Georg Niedermeier (re., gegen den Münchner Mario Mandzukic): Neue Chance? Foto: dpa

VfB-Trainer Thomas Schneider setzt im Spiel bei der TSG Hoffenheim wohl verstärkt auf seine erfahrenen Spieler.

Stuttgart - Tristesse ist angesagt beim VfB Stuttgart. Kein Wunder – nach fünf Niederlagen in Serie und nach dem jüngsten deprimierenden Auftritt, der mit 1:4 geendet hat. Was folgt, sind die üblichen Mechanismen im Kampf gegen den Abstieg: Parolen, Beschwörungen, Beschwichtigungen. Und die Hoffnung, dass im nächsten Spiel in Hoffenheim alles besser wird.

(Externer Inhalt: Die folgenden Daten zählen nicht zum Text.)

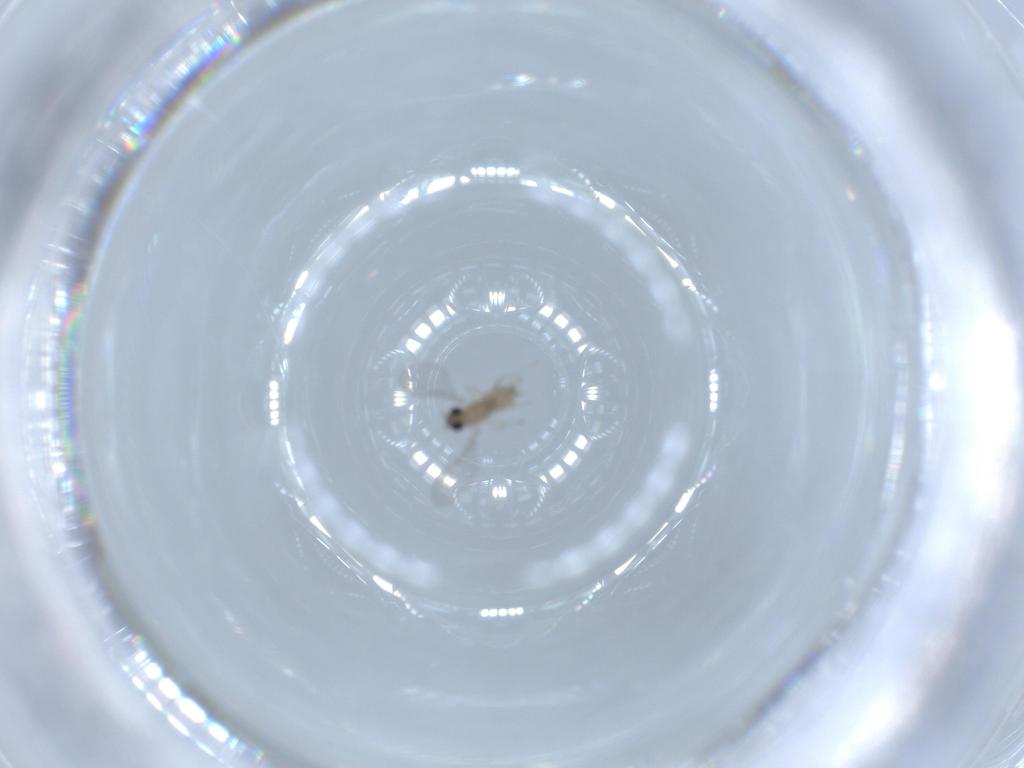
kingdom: Animalia
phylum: Arthropoda
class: Insecta
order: Diptera
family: Cecidomyiidae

So war das im Februar 2013. Exakt ein Jahr später hat der VfB wieder fünf Spiele in Folge verloren, das letzte (gegen Augsburg, nicht wie damals gegen Bremen) wieder mit 1:4, wieder geht es nach Hoffenheim – und wieder hofft der VfB auf ein Happy End wie vor zwölf Monaten. Damals gewann er 1:0.

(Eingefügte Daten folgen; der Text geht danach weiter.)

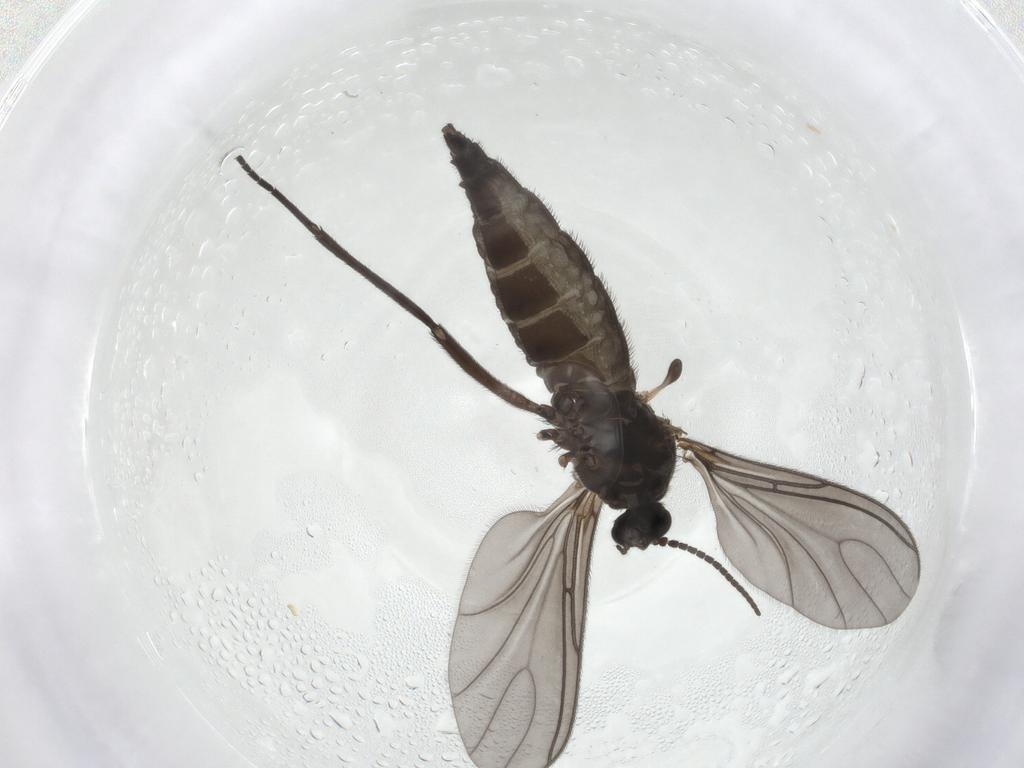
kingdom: Animalia
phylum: Arthropoda
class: Insecta
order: Diptera
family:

Wie das gehen soll? Mit Einsatz, Leidenschaft und Zweikampfstärke. Und mit einer Startelf, die den Altersschnitt von rund 23 Jahren deutlich nach oben schrauben dürfte. Jetzt sollen die Routiniers die Kohlen aus dem Feuer reißen. „Wir brauchen ein Team, das die Trendwende einleitet“, sagt Trainer Thomas Schneider und denkt an seine erfahrenen Spieler wie Georg Niedermeier (28) oder Karim Haggui (30) in der Innenverteidigung, Mittelfeldspieler Martin Harnik (26) oder Stürmer Cacau (32). „Wir denken an die eine oder andere Änderung“, sagt er.

Unantastbar ist im Grunde nur Sven Ulreich: Einen Torwart wechselt kein Trainer ohne Not. Davor ist vieles denkbar. In der Abwehrzentrale hatte Antonio Rüdiger (20) zuletzt seine liebe Mühe, für ihn dürfte Niedermeier von der Tribüne in die Startelf rutschen. Rüdiger könnte auf der rechten Abwehrseite den unsicheren Gotoku Sakai ersetzen. An Moritz Leitner (21), Rani Khedira (20), Mohammed Abdellaoue (28) und Alexandru Maxim (23) wird Schneider wohl festhalten, auf den restlichen Positionen hat er die Qual der Wahl: Cacau von Anfang an, in der Sturmspitze oder links im Mittelfeld, wo Timo Werner (17) eine kleine Pause brauchen könnte? Und Harnik, zuletzt ebenfalls auf der Tribüne, zurück auf die rechte Außenbahn? Der Österreicher steht wie Niedermeier zumindest wieder im Kader.

Sicher ist nur, dass Kapitän Christian Gentner verletzt ausfällt. „Er fehlt uns als Führungsfigur“, sagt Schneider. Jetzt sind andere gefordert.